A yellow-back or yellowback is a cheap novel which was published in Britain in the second half of the 19th century. They were occasionally called "mustard-plaster" novels.

Developed in the 1840s to compete with the "penny dreadful", yellow-backs were marketed as entertaining reading. They had brightly coloured covers, often printed by chromoxylography, that were attractive to a new class of readers, thanks to the spread of education and rail travel.

Routledge was one of the first publishers to begin marketing yellow-backs by starting their "Railway Library" in 1848. The series included 1,277 titles, published over 50 years. These mainly consisted of stereotyped reprints of novels originally published as cloth editions. By the late 19th century, yellow-backs included sensational fiction, adventure stories, "educational" manuals, handbooks, and cheap biographies.

Two typical examples of authors of yellow-backs include James Grant and Robert Louis Stevenson.

See also

Airport novel
Sensation novel

References

Further reading
 Michael Sadleir, Collecting "Yellowbacks", London: Constable, 1938 (Aspects of Book-Collecting series).

Given entries -
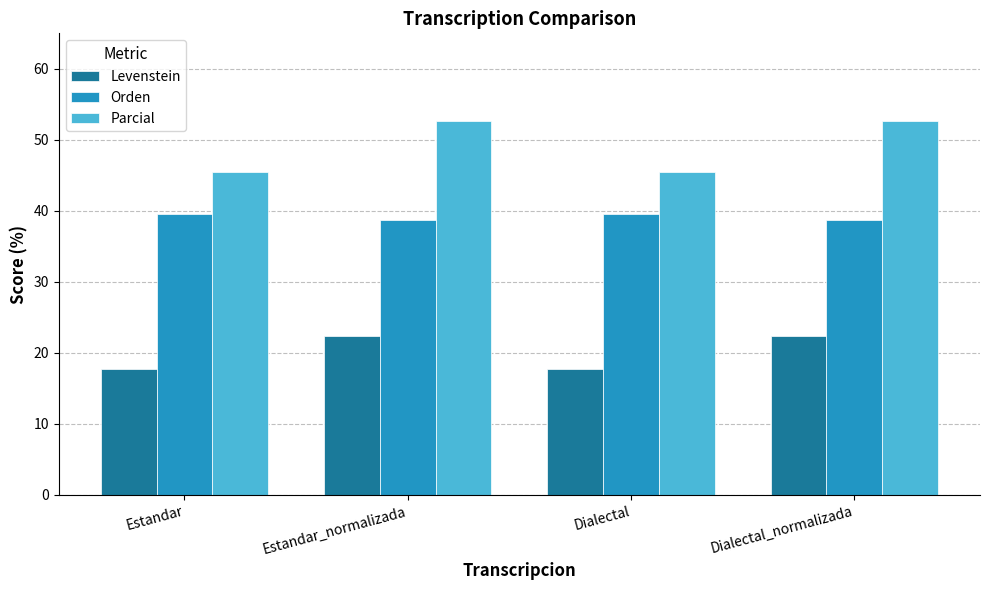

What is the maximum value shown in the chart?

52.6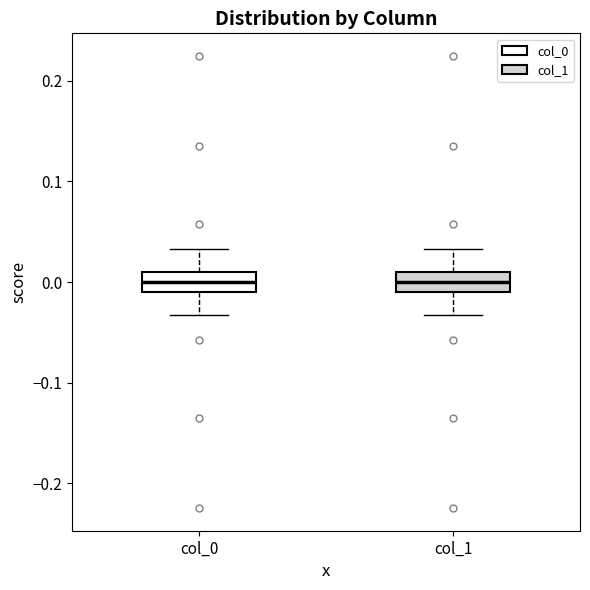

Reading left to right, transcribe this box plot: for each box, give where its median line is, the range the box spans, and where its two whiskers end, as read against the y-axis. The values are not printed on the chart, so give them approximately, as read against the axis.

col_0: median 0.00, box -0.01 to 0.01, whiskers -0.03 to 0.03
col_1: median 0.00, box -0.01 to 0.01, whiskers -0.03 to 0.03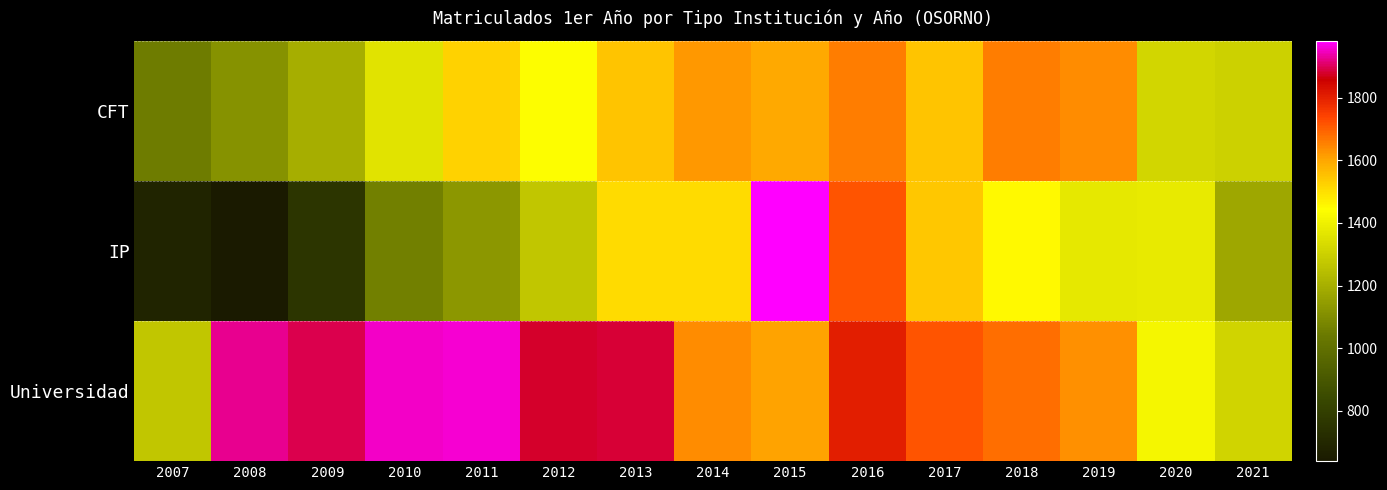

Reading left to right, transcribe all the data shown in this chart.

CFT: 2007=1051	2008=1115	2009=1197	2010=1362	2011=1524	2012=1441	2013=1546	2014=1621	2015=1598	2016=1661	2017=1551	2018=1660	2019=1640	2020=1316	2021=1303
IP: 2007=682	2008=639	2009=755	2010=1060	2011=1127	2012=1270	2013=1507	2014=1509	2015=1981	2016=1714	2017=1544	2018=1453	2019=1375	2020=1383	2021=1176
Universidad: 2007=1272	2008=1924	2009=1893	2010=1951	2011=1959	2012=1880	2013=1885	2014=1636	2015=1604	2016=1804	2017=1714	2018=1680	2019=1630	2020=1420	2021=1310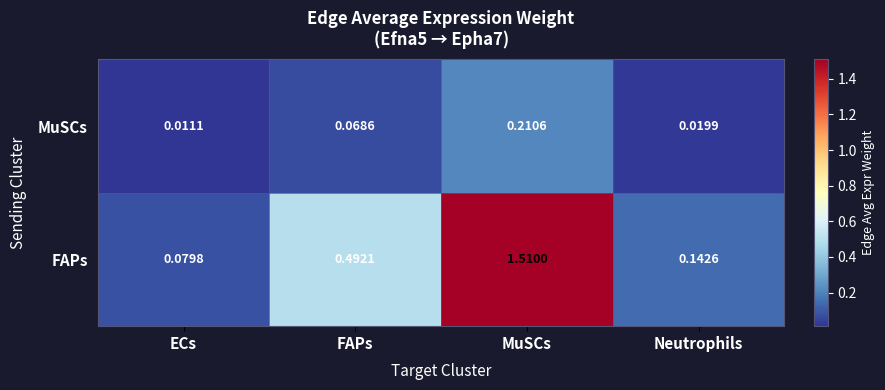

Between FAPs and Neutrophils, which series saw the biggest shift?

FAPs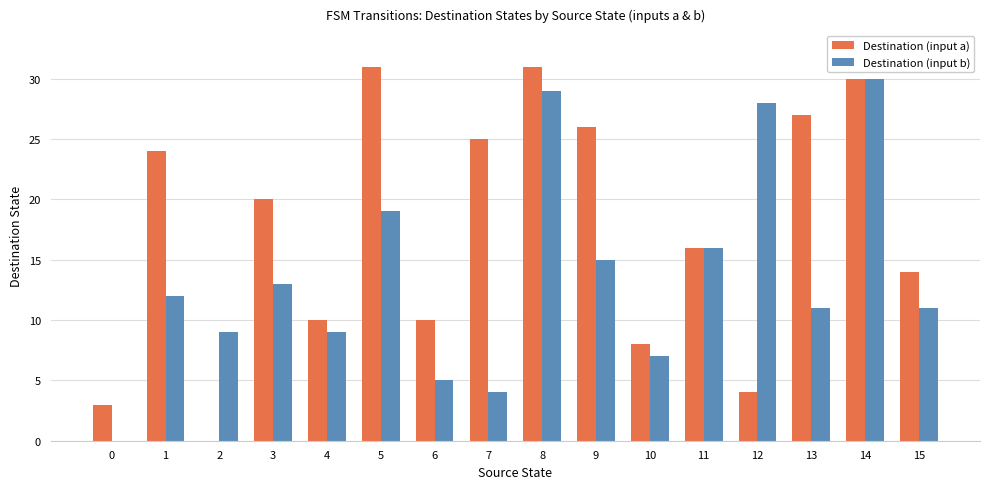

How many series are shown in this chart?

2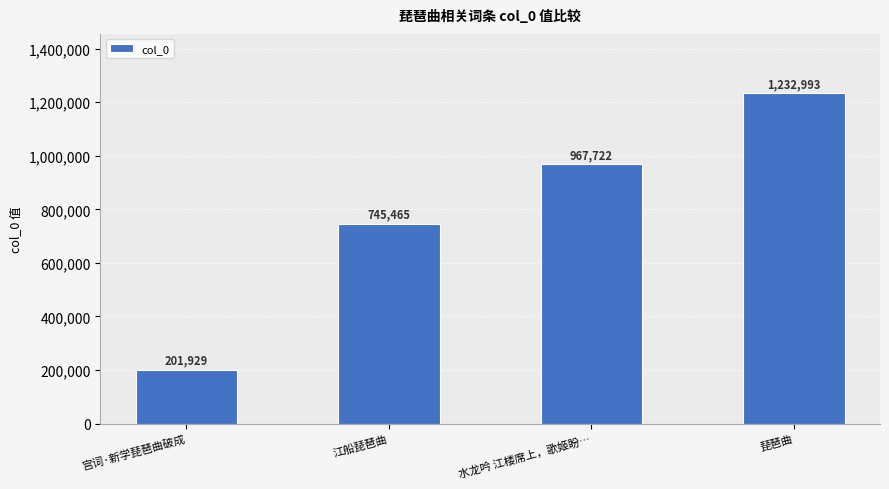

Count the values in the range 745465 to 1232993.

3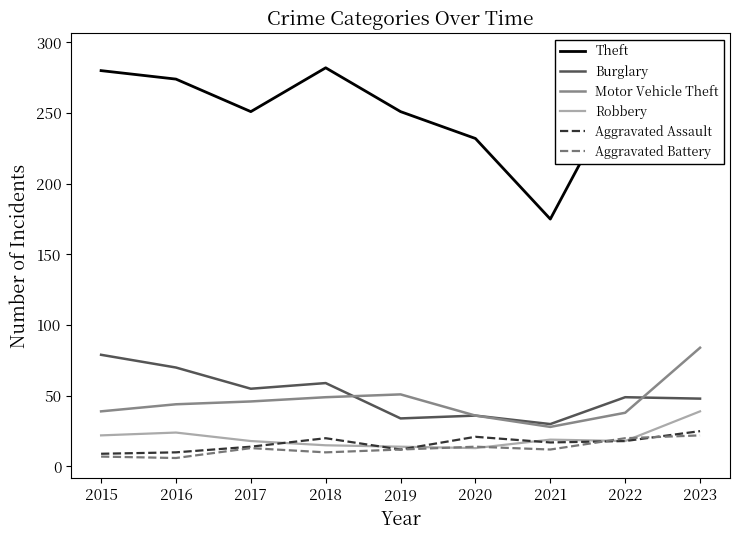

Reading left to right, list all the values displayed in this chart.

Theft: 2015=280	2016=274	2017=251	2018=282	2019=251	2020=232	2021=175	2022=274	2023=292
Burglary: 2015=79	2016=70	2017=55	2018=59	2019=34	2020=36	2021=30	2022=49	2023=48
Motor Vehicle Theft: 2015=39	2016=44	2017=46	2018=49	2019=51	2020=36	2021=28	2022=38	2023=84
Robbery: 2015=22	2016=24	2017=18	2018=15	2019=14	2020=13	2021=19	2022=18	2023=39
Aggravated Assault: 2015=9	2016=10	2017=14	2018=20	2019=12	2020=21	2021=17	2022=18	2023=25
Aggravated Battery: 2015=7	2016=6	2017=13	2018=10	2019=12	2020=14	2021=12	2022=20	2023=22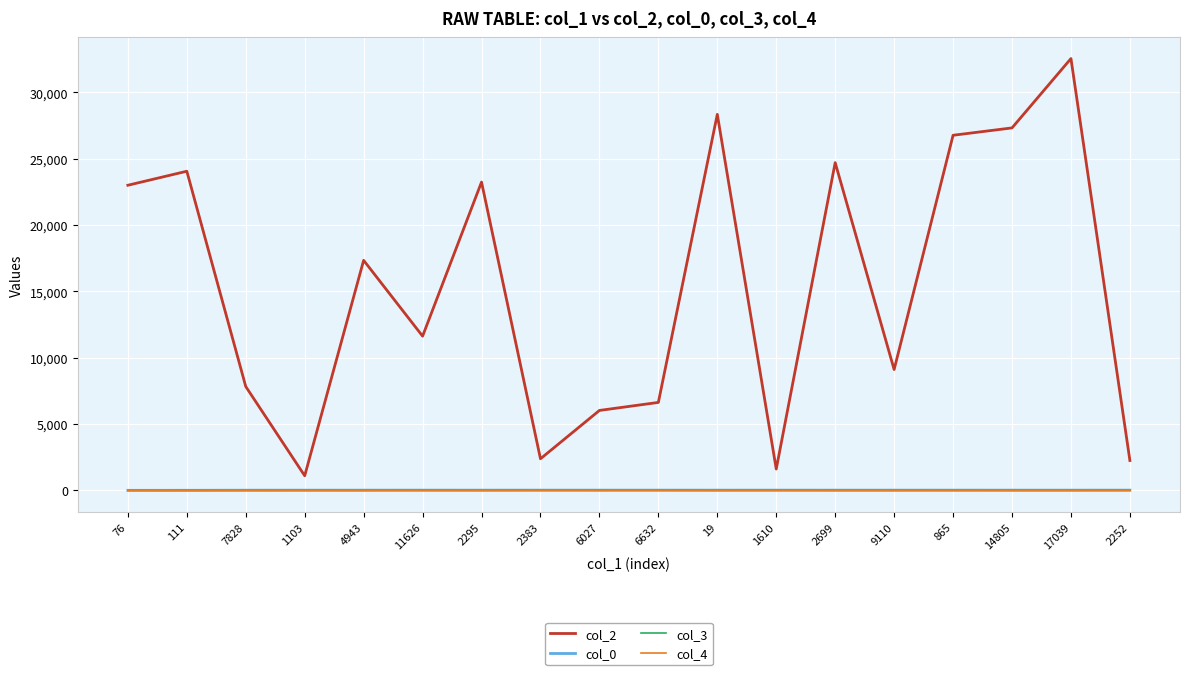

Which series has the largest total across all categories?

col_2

Assignment - Reproduce the entire passage on yellow-back novels from above, word for word.

Result of this exercise -
A yellow-back or yellowback is a cheap novel which was published in Britain in the second half of the 19th century. They were occasionally called "mustard-plaster" novels.

Developed in the 1840s to compete with the "penny dreadful", yellow-backs were marketed as entertaining reading. They had brightly coloured covers, often printed by chromoxylography, that were attractive to a new class of readers, thanks to the spread of education and rail travel.

Routledge was one of the first publishers to begin marketing yellow-backs by starting their "Railway Library" in 1848. The series included 1,277 titles, published over 50 years. These mainly consisted of stereotyped reprints of novels originally published as cloth editions. By the late 19th century, yellow-backs included sensational fiction, adventure stories, "educational" manuals, handbooks, and cheap biographies.

Two typical examples of authors of yellow-backs include James Grant and Robert Louis Stevenson.

See also

Airport novel
Sensation novel

References

Further reading
 Michael Sadleir, Collecting "Yellowbacks", London: Constable, 1938 (Aspects of Book-Collecting series).